С порога увидел он красное, лоснящееся лицо Ольги. Она, в ночной рубашке, лежала на боку, вытянув левую ногу, обхватив руками правое колено, прижимая его к непомерно вздутому животу. Голова ее металась на подушке, по телу пробегали длинные судороги, она вся будто бы извивалась. Славка отвернулся. Ольга за его спиной низко и глухо стонала, он слышал, как скрипят ее зубы. Это было так страшно, что на него напала какая-то оторопь.
– К доктору беги! Проси! Умоляй! – со слезами крикнула мать. – Несчастье-то какое! Беги, слышишь!
– Не-е-ет! Не-е-е-т, – простонала Ольга и позвала его: – Слава, сюда…
Он подошел. Теперь Ольга лежала вытянувшись, и от этого живот казался еще более огромным и ужасным. Лихорадочно и сухо, будто фосфоресцируя, блестели ее глаза. Славка с жалостью смотрел на багровое, покрытое испариной лицо, на почерневшие губы. Между ними тяжело ворочался большой, будто распухший, язык.
– Не ходи. Нельзя, – прерывисто говорила она, сжимая его руку горячей и мокрой рукой. – Нельзя. Убьют. Я сама…
Улыбнулась через силу, подбородком показала на дверь.
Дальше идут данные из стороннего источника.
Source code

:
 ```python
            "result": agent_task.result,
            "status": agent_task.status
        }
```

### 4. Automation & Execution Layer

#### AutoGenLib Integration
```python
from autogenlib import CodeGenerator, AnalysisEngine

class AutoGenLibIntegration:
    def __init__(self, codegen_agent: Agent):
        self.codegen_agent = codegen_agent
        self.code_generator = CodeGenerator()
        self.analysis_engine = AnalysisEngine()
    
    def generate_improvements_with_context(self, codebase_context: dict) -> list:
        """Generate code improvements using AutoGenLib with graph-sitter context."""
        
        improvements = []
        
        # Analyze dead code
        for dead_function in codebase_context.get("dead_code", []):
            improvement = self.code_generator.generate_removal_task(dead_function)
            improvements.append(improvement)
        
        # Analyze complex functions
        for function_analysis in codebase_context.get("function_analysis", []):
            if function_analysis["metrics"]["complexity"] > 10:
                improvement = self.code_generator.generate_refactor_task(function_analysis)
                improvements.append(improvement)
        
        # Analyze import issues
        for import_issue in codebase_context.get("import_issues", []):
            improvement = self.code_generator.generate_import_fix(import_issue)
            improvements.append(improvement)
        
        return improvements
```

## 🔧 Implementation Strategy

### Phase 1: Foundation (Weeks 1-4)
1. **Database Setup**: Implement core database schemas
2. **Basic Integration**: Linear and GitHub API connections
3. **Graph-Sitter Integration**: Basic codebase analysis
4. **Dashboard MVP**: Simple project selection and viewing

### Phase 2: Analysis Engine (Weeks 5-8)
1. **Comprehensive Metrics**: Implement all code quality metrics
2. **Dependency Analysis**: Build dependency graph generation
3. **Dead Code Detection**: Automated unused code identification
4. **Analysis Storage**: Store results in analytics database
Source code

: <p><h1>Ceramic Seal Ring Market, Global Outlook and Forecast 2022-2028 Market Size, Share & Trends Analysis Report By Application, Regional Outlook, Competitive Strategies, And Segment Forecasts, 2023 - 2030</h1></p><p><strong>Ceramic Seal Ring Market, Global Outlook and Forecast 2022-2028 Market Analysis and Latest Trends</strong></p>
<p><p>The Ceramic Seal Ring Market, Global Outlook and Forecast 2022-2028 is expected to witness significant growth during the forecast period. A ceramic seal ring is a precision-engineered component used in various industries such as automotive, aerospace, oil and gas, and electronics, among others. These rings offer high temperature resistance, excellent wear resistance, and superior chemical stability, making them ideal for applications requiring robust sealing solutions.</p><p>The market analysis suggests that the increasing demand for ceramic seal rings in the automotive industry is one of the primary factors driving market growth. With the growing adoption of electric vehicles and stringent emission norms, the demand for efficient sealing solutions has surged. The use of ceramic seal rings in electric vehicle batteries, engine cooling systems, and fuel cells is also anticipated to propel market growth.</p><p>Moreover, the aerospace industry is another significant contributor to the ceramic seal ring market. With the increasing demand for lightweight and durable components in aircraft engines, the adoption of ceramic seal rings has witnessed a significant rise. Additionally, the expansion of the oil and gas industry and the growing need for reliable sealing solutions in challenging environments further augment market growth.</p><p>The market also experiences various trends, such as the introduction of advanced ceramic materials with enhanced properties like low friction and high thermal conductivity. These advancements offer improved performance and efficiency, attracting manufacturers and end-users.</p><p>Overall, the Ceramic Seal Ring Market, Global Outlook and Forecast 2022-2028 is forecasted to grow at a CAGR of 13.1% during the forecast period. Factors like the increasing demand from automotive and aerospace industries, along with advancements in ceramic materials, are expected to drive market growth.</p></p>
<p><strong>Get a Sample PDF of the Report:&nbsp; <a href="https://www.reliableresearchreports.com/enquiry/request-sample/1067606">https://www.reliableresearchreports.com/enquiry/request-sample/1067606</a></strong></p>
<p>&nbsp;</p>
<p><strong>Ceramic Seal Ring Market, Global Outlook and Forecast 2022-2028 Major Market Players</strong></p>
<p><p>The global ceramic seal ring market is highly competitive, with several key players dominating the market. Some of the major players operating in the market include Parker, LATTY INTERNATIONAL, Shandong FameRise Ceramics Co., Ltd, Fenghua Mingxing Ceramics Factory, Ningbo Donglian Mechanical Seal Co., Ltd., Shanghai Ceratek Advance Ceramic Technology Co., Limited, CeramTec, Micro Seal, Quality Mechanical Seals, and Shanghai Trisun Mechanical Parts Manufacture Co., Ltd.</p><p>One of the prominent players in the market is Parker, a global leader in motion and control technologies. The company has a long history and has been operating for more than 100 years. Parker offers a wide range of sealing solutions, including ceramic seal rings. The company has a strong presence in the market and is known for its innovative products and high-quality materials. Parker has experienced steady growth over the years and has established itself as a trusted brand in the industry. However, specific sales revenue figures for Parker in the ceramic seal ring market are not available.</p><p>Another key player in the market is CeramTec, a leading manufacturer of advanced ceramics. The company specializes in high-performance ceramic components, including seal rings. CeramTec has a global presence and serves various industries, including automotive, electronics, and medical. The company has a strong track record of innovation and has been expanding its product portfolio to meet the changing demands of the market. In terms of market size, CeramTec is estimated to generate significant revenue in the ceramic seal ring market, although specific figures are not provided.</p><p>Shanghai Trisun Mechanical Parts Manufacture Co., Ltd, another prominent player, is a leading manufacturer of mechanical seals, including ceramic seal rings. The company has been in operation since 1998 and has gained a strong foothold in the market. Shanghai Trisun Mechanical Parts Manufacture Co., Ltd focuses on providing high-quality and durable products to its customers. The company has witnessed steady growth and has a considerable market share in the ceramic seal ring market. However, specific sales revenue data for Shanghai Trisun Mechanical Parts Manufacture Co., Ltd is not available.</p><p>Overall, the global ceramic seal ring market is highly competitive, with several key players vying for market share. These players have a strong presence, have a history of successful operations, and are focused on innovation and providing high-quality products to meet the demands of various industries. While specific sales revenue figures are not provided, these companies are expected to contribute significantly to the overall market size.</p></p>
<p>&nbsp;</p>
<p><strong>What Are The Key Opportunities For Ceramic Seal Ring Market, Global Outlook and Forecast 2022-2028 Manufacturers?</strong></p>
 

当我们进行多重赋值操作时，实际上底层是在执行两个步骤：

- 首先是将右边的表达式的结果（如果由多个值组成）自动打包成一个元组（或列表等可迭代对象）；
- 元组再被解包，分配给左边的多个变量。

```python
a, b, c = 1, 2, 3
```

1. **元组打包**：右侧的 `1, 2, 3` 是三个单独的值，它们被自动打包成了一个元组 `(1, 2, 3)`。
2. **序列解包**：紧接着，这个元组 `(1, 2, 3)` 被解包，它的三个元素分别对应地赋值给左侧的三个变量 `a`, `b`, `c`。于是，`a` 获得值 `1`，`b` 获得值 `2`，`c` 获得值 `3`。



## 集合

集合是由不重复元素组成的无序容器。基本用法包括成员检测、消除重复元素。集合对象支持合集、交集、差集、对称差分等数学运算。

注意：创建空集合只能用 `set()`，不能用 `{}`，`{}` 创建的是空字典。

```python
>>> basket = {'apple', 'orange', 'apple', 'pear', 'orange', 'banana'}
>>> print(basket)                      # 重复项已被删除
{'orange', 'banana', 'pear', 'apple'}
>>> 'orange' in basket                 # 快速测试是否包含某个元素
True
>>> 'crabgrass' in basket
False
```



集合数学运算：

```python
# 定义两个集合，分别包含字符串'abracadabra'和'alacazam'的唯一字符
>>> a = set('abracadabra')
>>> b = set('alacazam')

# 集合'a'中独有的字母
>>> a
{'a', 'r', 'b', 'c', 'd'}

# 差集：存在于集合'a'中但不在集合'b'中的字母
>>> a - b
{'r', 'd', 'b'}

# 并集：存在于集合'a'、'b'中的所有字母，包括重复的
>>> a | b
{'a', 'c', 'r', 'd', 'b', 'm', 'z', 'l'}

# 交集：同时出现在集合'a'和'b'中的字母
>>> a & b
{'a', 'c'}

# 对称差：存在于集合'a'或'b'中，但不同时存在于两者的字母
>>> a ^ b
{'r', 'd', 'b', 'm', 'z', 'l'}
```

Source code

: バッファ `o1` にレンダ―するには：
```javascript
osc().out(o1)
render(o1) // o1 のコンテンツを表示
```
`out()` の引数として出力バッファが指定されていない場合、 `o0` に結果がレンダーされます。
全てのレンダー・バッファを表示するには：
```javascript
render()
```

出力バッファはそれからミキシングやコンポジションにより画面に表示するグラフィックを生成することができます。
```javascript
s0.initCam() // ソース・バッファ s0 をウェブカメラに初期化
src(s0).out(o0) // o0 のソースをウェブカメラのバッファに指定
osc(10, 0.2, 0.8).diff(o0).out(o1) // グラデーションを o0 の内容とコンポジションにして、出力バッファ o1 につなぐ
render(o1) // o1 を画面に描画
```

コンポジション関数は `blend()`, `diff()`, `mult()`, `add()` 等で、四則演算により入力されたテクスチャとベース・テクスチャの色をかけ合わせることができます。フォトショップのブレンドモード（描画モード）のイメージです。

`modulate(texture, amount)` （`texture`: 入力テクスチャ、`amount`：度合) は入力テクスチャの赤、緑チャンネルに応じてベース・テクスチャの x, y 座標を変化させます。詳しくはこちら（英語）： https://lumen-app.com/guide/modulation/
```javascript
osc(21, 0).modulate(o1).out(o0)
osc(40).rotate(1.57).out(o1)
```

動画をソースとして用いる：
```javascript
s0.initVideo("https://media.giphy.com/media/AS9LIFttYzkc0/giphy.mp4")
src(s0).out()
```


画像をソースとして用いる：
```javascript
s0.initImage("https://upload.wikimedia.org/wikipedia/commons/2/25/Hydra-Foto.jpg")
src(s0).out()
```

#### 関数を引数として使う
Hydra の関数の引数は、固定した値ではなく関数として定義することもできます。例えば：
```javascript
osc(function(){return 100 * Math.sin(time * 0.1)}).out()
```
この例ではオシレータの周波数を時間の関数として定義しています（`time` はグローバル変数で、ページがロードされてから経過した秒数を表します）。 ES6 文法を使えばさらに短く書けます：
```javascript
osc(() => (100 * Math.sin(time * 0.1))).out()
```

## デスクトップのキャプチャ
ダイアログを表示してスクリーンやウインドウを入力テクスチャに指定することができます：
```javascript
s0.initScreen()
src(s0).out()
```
У Славки выступили слезы. Он погладил ее плечо и попятился…
– Бабушка, милая, не помрет она? – кинулся Славка к Марфе Ивановне, разжигавшей на кухне примус.
– И-и-и, парень, если бы помирали от этого, земля бы голой стала.
– Кричит ведь!
– Все кричат, такая уж доля бабья.
Антонина Николаевна выбежала из комнаты, испуганно вцепилась в Славкин рукав.
– Не ходи! – Сгоряча я! Забыла все! Доктор ведь возле самой комендатуры живет!
– Знаю, – упрямо нагнул голову Славка. – А Оля как же?
– Какой еще доктор! – всполошилась Марфа Ивановна. – Рехнулся ты! К Анисье-повитухе беги, тут близко.
– Сыночек, осторожно!
– Я мигом! – схватил Славка пальто.
На улице морозно и ясно. Застыли на снегу синие тени. Славка бежал бесшумно, как кошка. Легко прыгал через плетни, крался через чужие дворы. Таким напряженным, собранным не чувствовал себя никогда. Всем существом угадывал, что опасности вблизи нет. Патруль сюда не заходит. Не нарваться бы только на случайных немцев, остановившихся ночевать. Но даже зная, что опасность рядом, он все равно пошел бы ради Ольги, ради какого-то не известного еще, нового человека. Он понимал это и был горд собой.